▸ TO-DO ITEM:
Go line by line through the data below and work out how many lines contain "understanding"; the answer is that number alone.

▸ Document layout analysis data:
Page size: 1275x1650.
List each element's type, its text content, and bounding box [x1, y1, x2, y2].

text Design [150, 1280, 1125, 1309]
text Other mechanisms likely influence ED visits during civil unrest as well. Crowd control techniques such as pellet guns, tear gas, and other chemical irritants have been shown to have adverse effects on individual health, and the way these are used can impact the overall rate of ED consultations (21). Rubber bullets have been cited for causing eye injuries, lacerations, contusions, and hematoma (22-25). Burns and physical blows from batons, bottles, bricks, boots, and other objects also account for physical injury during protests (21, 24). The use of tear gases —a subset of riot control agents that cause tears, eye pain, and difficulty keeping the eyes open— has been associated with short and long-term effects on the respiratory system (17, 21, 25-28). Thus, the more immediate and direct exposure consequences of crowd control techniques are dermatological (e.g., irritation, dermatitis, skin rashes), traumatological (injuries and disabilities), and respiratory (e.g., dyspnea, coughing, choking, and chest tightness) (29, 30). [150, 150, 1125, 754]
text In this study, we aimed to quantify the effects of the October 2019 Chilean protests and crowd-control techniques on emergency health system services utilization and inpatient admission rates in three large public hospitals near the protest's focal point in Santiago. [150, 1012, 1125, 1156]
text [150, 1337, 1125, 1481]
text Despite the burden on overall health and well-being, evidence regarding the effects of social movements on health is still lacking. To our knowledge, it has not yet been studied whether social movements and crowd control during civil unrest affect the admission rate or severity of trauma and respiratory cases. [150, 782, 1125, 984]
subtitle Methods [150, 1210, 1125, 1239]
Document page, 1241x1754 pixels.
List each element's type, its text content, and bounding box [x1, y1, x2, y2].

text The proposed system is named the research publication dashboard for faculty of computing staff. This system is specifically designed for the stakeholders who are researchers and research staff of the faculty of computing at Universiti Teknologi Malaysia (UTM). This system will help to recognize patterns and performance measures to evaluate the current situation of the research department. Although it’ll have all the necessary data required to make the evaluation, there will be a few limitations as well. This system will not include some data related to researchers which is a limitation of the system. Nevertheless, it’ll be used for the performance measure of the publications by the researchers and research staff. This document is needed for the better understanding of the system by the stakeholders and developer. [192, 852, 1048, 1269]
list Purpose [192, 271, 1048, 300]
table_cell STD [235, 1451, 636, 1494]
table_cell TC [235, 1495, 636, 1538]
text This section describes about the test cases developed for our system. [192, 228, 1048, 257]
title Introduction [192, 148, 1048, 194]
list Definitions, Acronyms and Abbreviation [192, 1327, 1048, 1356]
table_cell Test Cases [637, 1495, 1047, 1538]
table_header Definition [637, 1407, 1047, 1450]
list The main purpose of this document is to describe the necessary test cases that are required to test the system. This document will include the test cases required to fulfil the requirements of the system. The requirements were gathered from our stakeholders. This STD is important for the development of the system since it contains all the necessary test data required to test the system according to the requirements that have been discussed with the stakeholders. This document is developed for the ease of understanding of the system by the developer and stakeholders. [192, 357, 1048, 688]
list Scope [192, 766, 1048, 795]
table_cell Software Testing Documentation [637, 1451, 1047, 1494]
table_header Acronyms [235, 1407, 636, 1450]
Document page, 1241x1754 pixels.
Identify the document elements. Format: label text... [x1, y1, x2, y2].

▸ EXERCISE RESPONSE:
2